Technology transfer works when you work with industry partners to flip the equation. Instead of asking what's available, you ask: what's possible? Research is shaped around real problems. And success is measured by traction, not by novelty.
Done well, this approach should follow a four-part model:
1. Anchor-client value. What's the upside of solving this problem - faster inspections, lower emissions, safer operations? If the impact isn't meaningful, question whether the project is necessary.
2. Global relevance. Can the solution scale beyond one client or country? If yes, it becomes not just a fix, but a potential export.
3. Three-legged execution. Teams blend commercial strategy, technical depth and stakeholder engagement. Dealmakers, analysts and engineers work as one.
4. Performance tracking. Both tangible and intangible outcomes – whether its cost savings, increased revenues, sustainability improvements, trust gains, safety and security enhancements - are measured and reported.
This model is being applied in the UAE today.

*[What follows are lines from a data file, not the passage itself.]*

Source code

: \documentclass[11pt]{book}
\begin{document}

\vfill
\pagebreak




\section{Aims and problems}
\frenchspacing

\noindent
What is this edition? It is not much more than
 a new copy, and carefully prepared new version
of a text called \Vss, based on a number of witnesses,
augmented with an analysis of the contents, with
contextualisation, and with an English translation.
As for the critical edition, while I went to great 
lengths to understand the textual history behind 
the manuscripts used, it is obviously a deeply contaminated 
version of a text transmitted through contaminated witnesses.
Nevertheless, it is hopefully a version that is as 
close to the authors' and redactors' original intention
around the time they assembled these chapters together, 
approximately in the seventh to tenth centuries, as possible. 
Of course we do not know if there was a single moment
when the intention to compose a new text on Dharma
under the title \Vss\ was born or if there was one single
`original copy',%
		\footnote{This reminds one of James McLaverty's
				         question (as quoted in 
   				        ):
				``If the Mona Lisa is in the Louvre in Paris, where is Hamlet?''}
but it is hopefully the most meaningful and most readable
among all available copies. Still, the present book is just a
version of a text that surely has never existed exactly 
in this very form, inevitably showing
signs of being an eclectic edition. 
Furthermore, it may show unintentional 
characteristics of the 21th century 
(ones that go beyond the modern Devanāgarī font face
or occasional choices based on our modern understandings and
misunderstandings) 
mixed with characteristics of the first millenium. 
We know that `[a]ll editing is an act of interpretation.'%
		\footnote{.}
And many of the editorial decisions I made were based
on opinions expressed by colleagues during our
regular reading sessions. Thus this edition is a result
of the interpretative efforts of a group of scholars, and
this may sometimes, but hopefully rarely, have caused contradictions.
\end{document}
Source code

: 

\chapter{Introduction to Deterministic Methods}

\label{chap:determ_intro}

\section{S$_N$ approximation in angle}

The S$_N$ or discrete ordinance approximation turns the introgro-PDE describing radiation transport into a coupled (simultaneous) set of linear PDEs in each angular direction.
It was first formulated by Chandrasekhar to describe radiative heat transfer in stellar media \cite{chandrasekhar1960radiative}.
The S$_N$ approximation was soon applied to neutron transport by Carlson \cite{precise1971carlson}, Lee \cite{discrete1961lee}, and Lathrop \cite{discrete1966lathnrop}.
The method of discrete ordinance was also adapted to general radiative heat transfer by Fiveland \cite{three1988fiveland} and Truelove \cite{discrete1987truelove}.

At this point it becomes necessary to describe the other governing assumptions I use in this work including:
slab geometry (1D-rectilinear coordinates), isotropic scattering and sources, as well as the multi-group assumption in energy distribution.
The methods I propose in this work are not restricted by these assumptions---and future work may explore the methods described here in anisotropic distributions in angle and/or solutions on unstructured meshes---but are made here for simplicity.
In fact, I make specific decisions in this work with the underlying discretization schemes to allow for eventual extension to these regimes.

Take quantum sensing. What began as an exploration of emerging technology evolved into a deeply practical solution for the energy sector. Working closely with ADNOC, researchers at TII developed systems that dramatically improve the predictability of the lifespan of energy storage systems. In the quest for decarbonisation, this presents a paradigm shift in the electrification of assets that are run today on fossil fuels .
Keeping product-market fit in our minds, even through the early stages of R&D has massive benefits. How will the end user use the technology and extract value from it?
Consider drone-based emergency response. What started as a safety-driven request to improve response times in hazardous zones, evolved into a full-scale programme combining autonomy, communication infrastructure, and integration with live operations. These drones can now reach and assess dangerous environments before people ever need to, reducing exposure and speeding up critical decisions. And the technology is already finding broader applications - in industrial inspection, urban logistics and environmental monitoring.
Dedicated air corridors, integrated safety protocols, and regulatory co-creation are all being fast-tracked to ensure the UAE is not just participating in advanced air mobility but setting the global pace, proving that regulation and innovation can travel together.
These are real outcomes grounded in structured roadmaps, commercial logic and shared accountability. Each began not with a product pitch, but with a strategic question: what are the challenges of tomorrow that we need to be solving for today?
The so-called valley of death isn't inevitable. It is one that can be overcome with the right coordination and partnerships.
That's why institutions like ASPIRE matter. With a mandate to help convert strategic problems into co-developed solutions, linking researchers with engineers, regulators with innovators, and pilots with commercial off-take commitments based on assumed success; they shorten the distance between potential and progress.
So, here's a suggestion for industry leaders: before launching your next RFP for a“band aid” solution, ask a sharper question. What are you really trying to solve? What would solving it unlock - for your company, and for the wider market?
The future isn't short on ideas. The real question is whether we have the courage - and the coordination - to carry them through.